Spicy brown mustard can be considered one of the best substitutes for Dijon mustard. It provides that mustard taste you’re seeking, excellent heat, and bold flavors. Spicy brown mustard livens up any dish that it is included in.
It is commonly used in Chinese and Indian recipes and on deli sandwiches.
Spicy brown mustard works well in marinades, spicy dressings and dips, and in some beef dishes. It creates a similar spiciness and flavor as Dijon.
The consistency and color of spicy brown mustard differ from Dijon. Dijon mustard is smooth and creamy, while spicy brown mustard has whole mustard seeds, giving it a rougher consistency.
As spicy brown mustard has an intense flavor, it can be overpowering in certain dishes.
Use ½ tablespoon of spicy mustard for every tablespoon of Dijon the recipe calls for.

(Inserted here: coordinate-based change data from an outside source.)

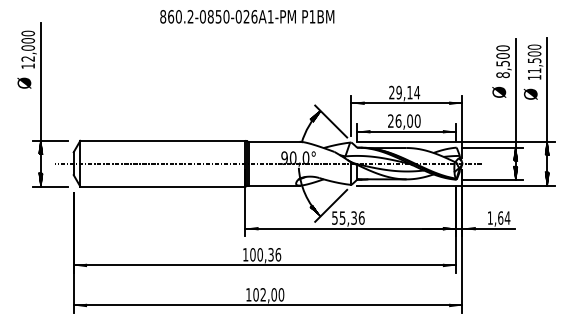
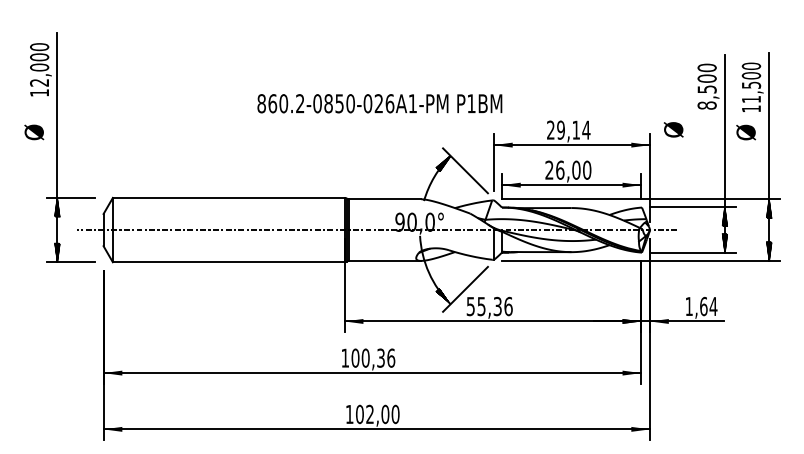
text: (247, 16) -> (380, 103), moved
text: (24, 82) -> (34, 131), moved
text: (499, 91) -> (674, 128), moved

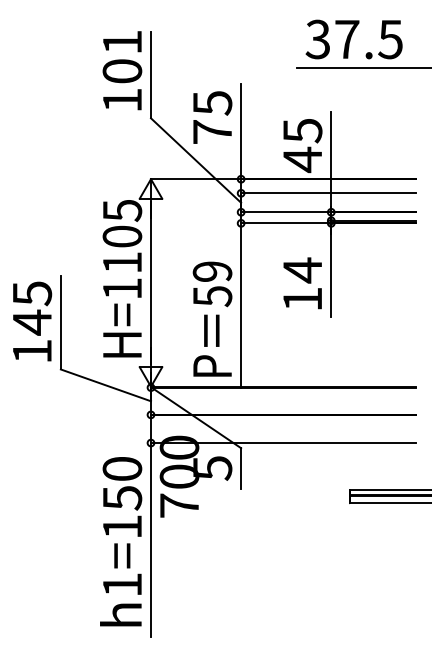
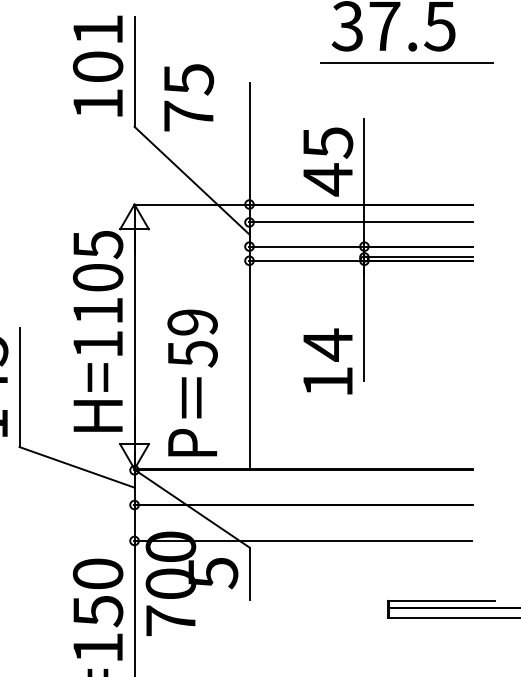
text: (212, 117) -> (188, 97), moved
text: (302, 283) -> (327, 361), moved
text: (212, 318) -> (192, 382), moved

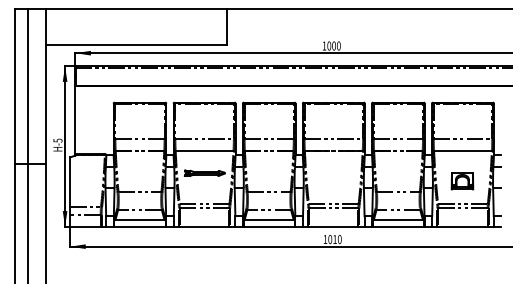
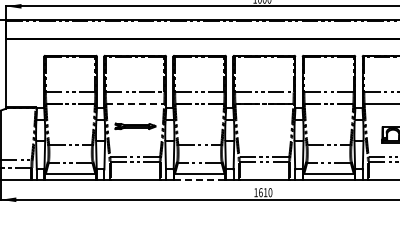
line: (204, 151) -> (135, 104), solid -> dashed
line: (269, 226) -> (200, 179), solid -> dashed
text: (330, 239) -> (261, 192), 1010 -> 1610

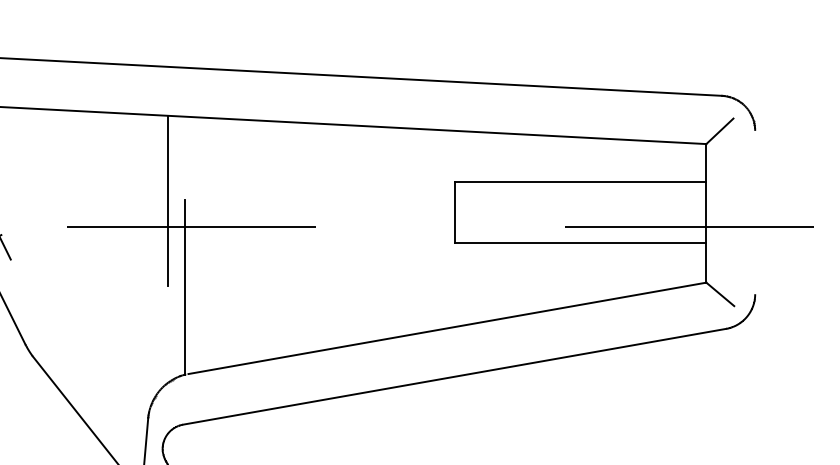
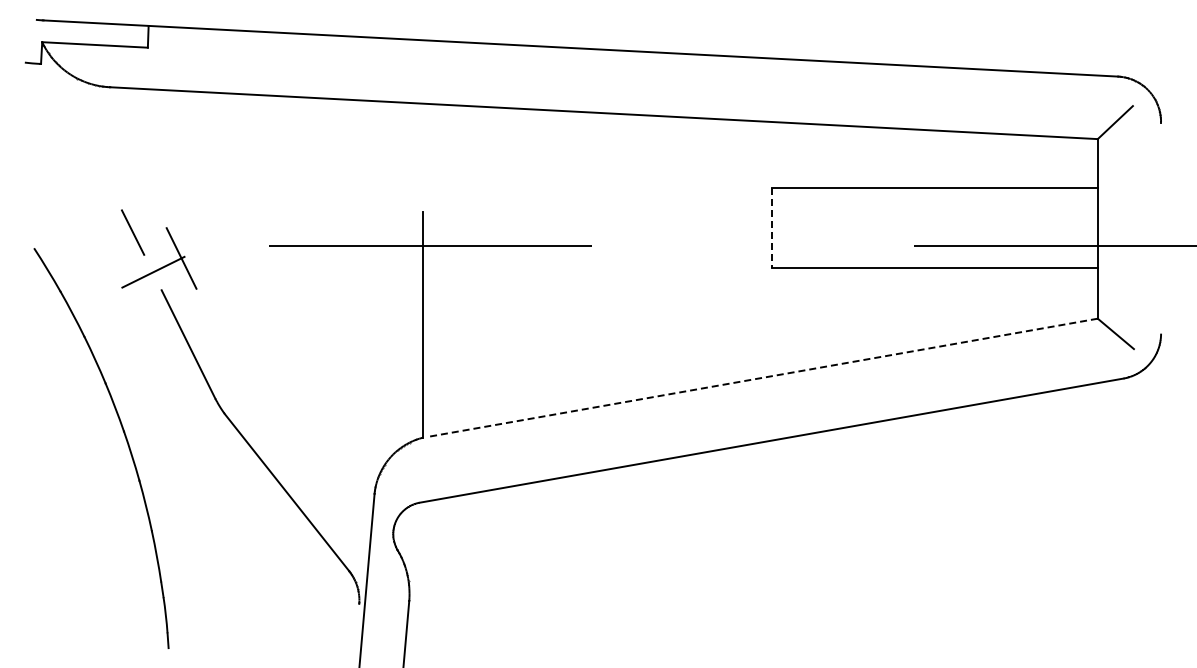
line: (168, 200) -> (400, 212), removed
line: (454, 213) -> (771, 228), solid -> dashed
line: (447, 328) -> (762, 377), solid -> dashed

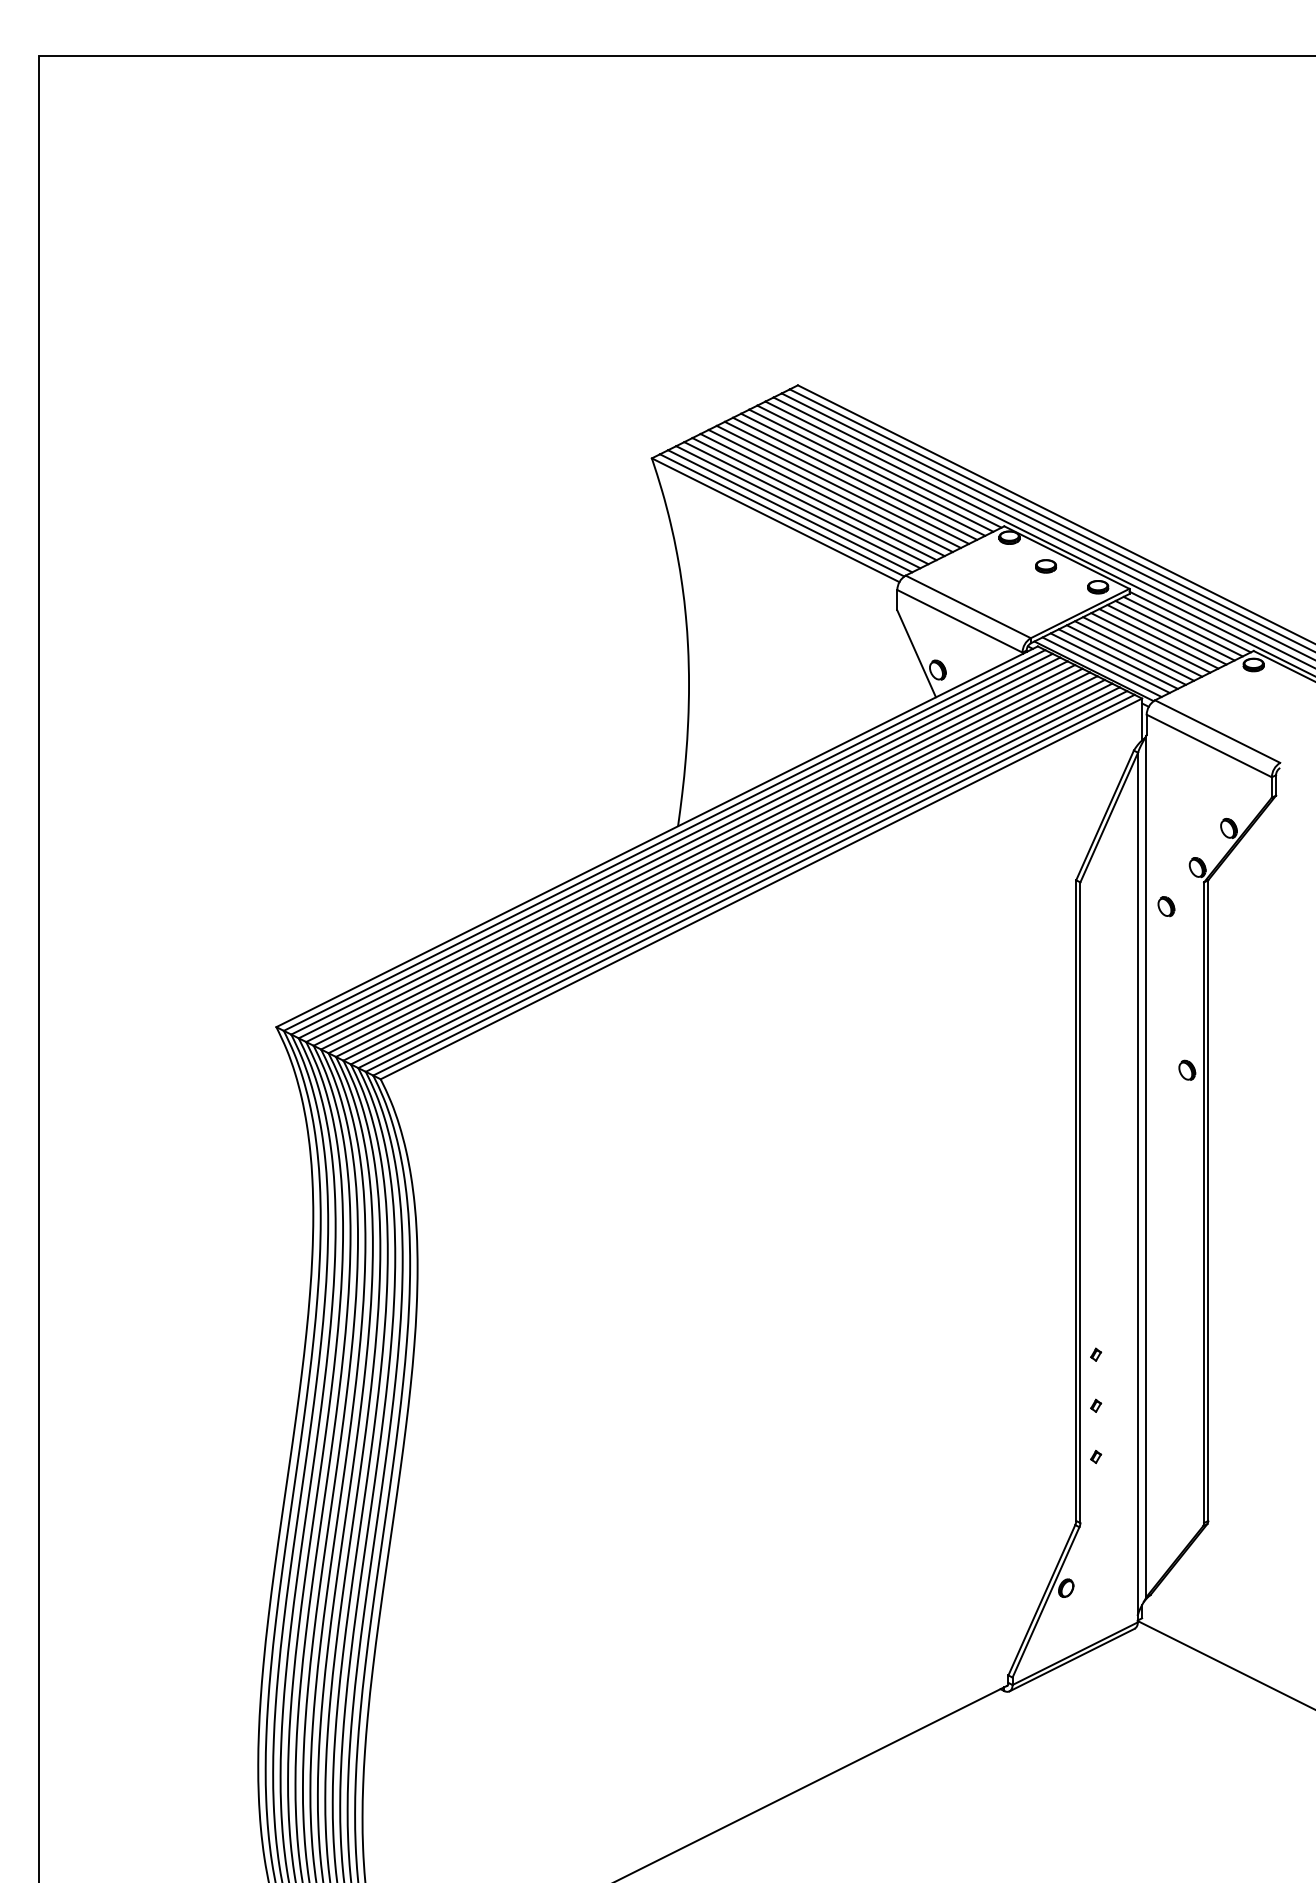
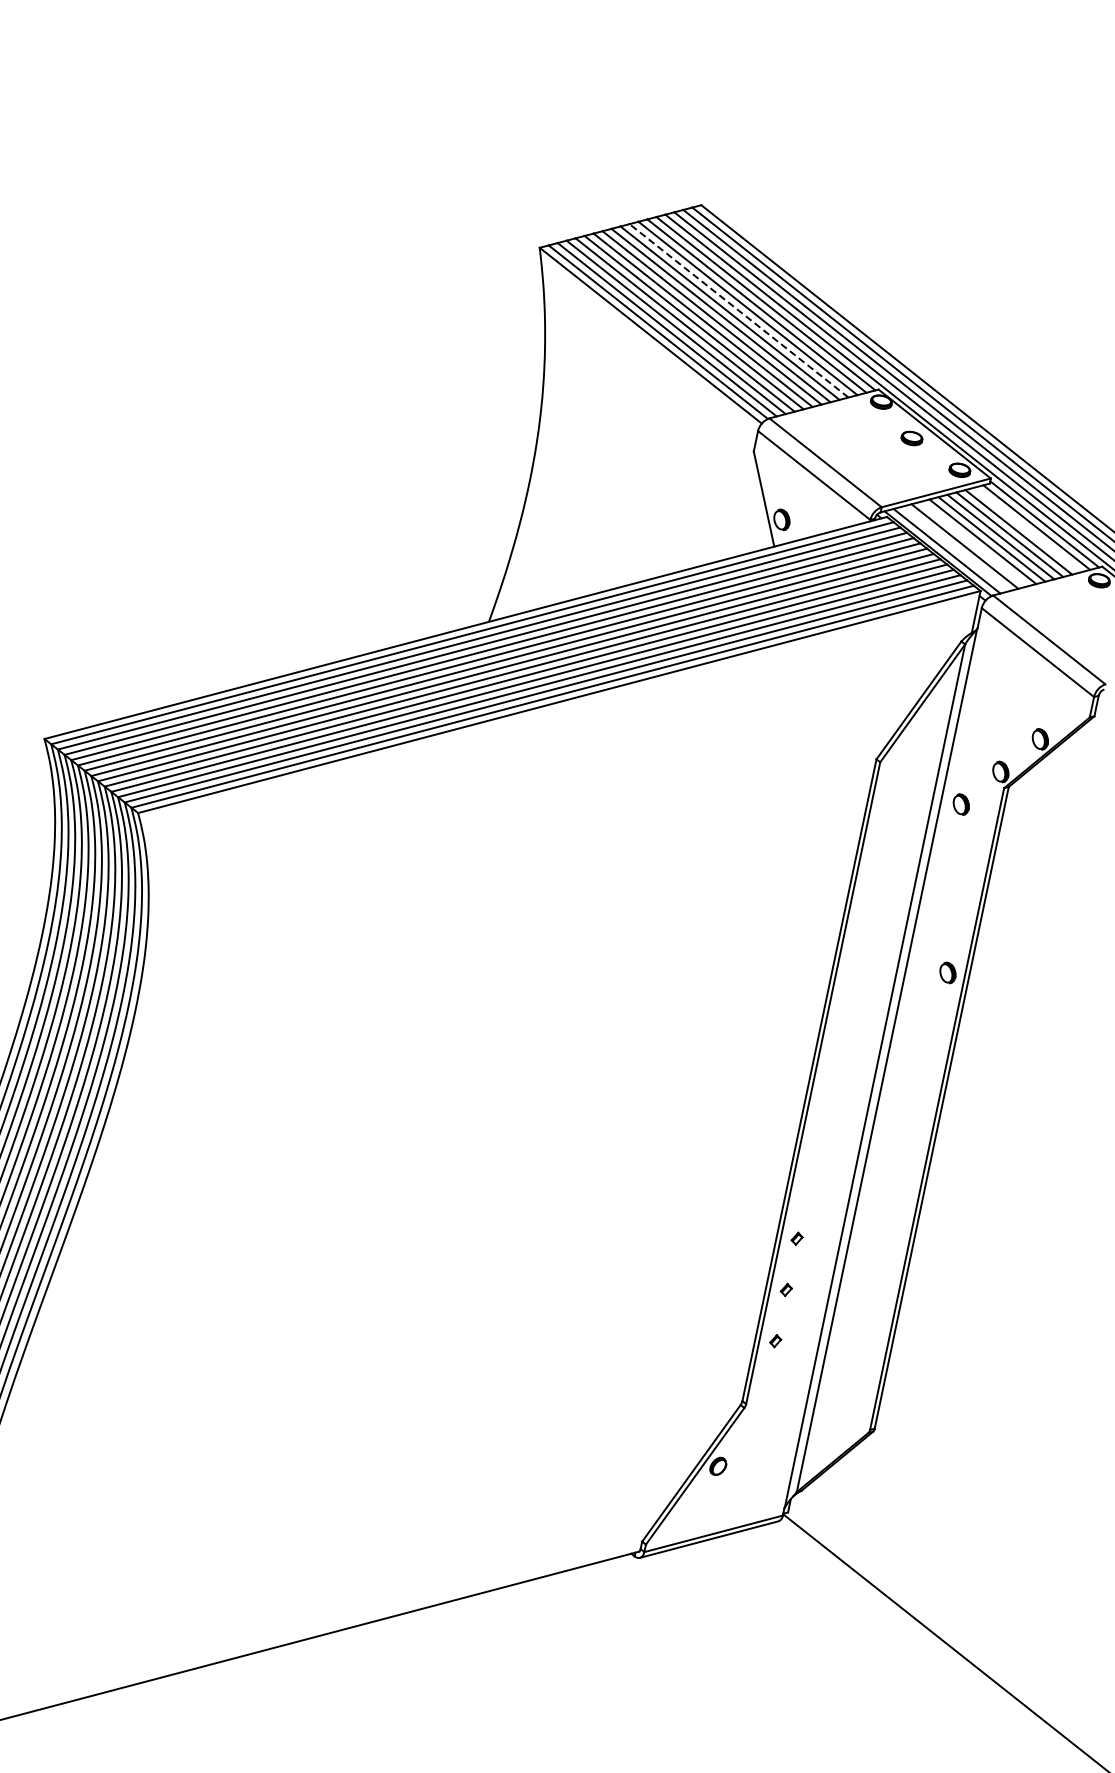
line: (854, 478) -> (738, 310), solid -> dashed
line: (1174, 630) -> (1027, 529), removed
line: (1125, 654) -> (973, 543), removed
line: (1109, 662) -> (955, 548), removed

Mayonnaise works well as a substitution for Dijon if you’re only looking for a way to add creaminess to dishes. It does not have any heat to it. However, both mayonnaise and Dijon provide a tanginess to recipes.
Mayonnaise adds a creamy consistency to dishes as well as a similar tangy flavor. It can be used in salad dressings, dips, or as a topping for sandwiches and burgers.
There is not much flavor provided by mayonnaise. It lacks the heat that Dijon recipes request.
Use ½ tablespoon of mayonnaise for every tablespoon of Dijon. A 1:1 ratio can be used for dressings.
They are both created with different seasonings and flavors (like garlic powder in yellow mustard), so it’s challenging to convert yellow mustard into Dijon. However, if you’re seeking the lighter color provided by Dijon mustard, you can add ½ tablespoon mayonnaise to 1 tablespoon yellow mustard. This will create a more similar color and add creaminess.
No, you can’t use dry mustard as a swap for Dijon mustard. However, you can create your own Dijon mustard using dry mustard. See above for directions and necessary ingredients.
Yes and no. Traditional Dijon mustard does not have mayonnaise in it – it is made from mustard seeds and vinegar (or verjuice). Homemade Dijon mustard does include mayonnaise on occasion.
Regardless of which condiment option you choose, there’s sure to be an option that fits well into the meals you have planned. Create your homemade version of Dijon as the closest option in taste and appearance. For those who don’t want to take the time to do this, you can grab a bottle of spicy brown mustard as the next best option.
Other options for Dijon replacements that are not listed include stone ground mustard, brown mustard seeds, horseradish sauce, and Worcestershire sauce. Taste them all and find one that makes your tastebuds happy.